Bamidele, despite severing relationship with the APC before the 2014 governorship election in the state, formed an alliance with the party for the presidential election. He declared openly when national leaders of the APC visited him in his Iyin-Ekiti home that his supporters and members of his political group, Ekiti Bibiire Coalition, should vote for President Muhammadu Buhari in the election.

 

Many interpreted this move as a pointer to his political re-union with the APC, considered to be his true political home. Recently, he formally joined the party, when he addressed newsmen that he had joined the APC with his supporters and members of the Bibiire Coalition and LP. This move has set the tone for another kind of scheming in the APC in Ekiti. He looks like the beautiful bride in the party because by the estimation of numerous observers and commentators in the state, Ojudu hasn’t got the support base in the party in Ekiti, while Fayemi’s electoral value has, at the moment, taken a nose-dive.

 

Pointers to his acceptability in the APC were seen when he made a surprise appearance at the rally held for Buhari and his running mate, Professor Yemi Osinbajo, at the state pavilion, Ado-Ekiti, during the presidential campaign rallies. Bamidele was given a rousing welcome to the podium, though he had not announced his defection to the party. In addition, he formed an independent campaign group with a former Minister of Aviation, Professor Babalola Borisade, christened Buhari/Osinbajo Campaign Group.

 

He had justified his action by saying that Buhari’s project and agenda went beyond party politics. Specifically, Bamidele had described it as “a movement to save Nigeria from imminent collapse”.

 

He had also noted that his aligning with APC was like rejoining a political family, adding: “We share the same ideology which is deeply founded on progressivism. I am ready to support any cause that will bring Nigeria out of the woods.”

 

Despite his falling out with the powers-that-be in the APC in his home state, he had remained a rallying point not only in the APC but among the political class in Ekiti and among the commoners and elite. Among the things that had endeared him to his admirers was his display of sportsmanship after the recent House of Assembly election in Ekiti, when he visited the home of the winner of the election in Irepodun/Ifelodun Constituency 1, Omodara Olamiposi of the PDP, and gave him N500,000 to mark his victory.
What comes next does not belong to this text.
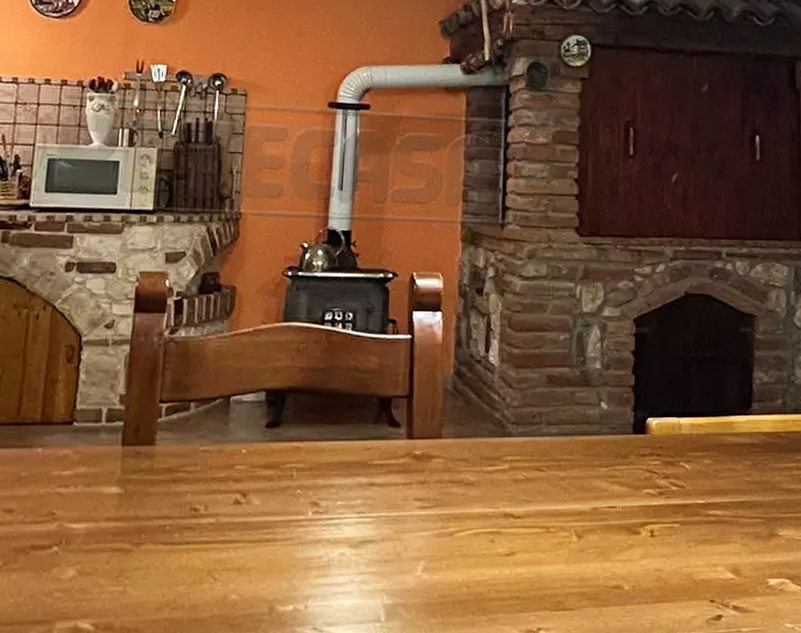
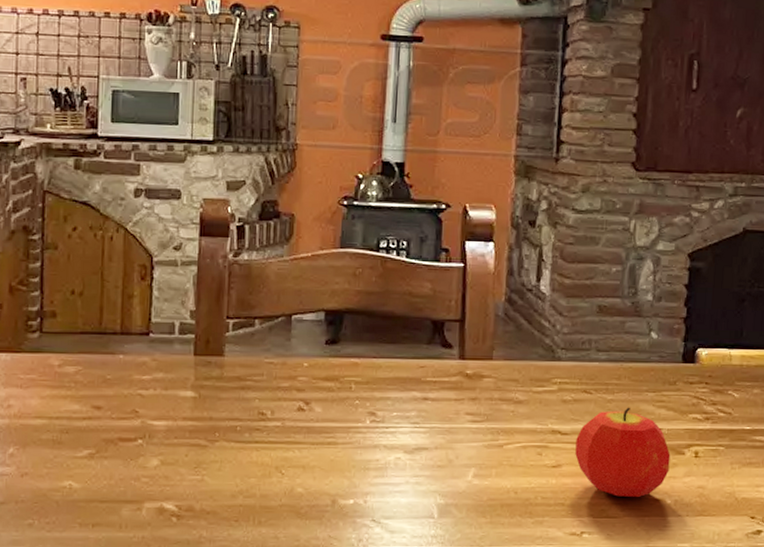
fruit: none [529,484,626,586] -> present [575,407,671,498]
Similarly, he extended the gesture to the candidates of LP, Opeyemi Dada, and that of the APC, Bisi James, giving each the sum of N250,000. He said their reward was for “displaying maturity during the poll”.

 

According to him, “the decision was taken to cement the tie of brotherliness in Iyin-Ekiti and to prove a point that politics should be a game to unify the people and not an avenue for a town to be ripped apart all in the name of power contest.”

 

Both the PDP and the APC candidates are from Bamidele’s native Ibedoyin Quarters, while the LP candidate is from Oke Ilawe, all in his Iyin-Ekiti community.

 

The argument in Ekiti APC by Bamidele’s supporters is that the entry of the lawmaker into the party will make it more competitive, especially given that Fayemi, who lost power to Fayose, has not been actively involved in local politics of the party unlike him.

 

“Fayemi has been more of a national politician, having served as the chairman of APC National Congress Committee, which produced Buhari as the presidential flag-bearer of the party,” said a party source in Ekiti.

 

Also, given his urbane disposition, the local politicians are unsure if Fayemi would be prepared to play active role in the state’s politics in the nearest future. All, therefore, seems to be working for Bamidele.

 

Some key chieftains of the APC, however, argue that it was essentially Bamidele’s ambition to govern the state that contributed to the party’s loss in the June 21, 2014 election and its subsequent downward slide.

 

“So, we believe that he has no role to play that will be meaningful because he cannot reap where he has not sown,” one of them insisted.

 

There are, however, party members who insist that the return of Bamidele to the APC fold is expected to fill the vacuum they said had been “created in the party by its floundering leaders”, adding that “the timing is right before it is too late”.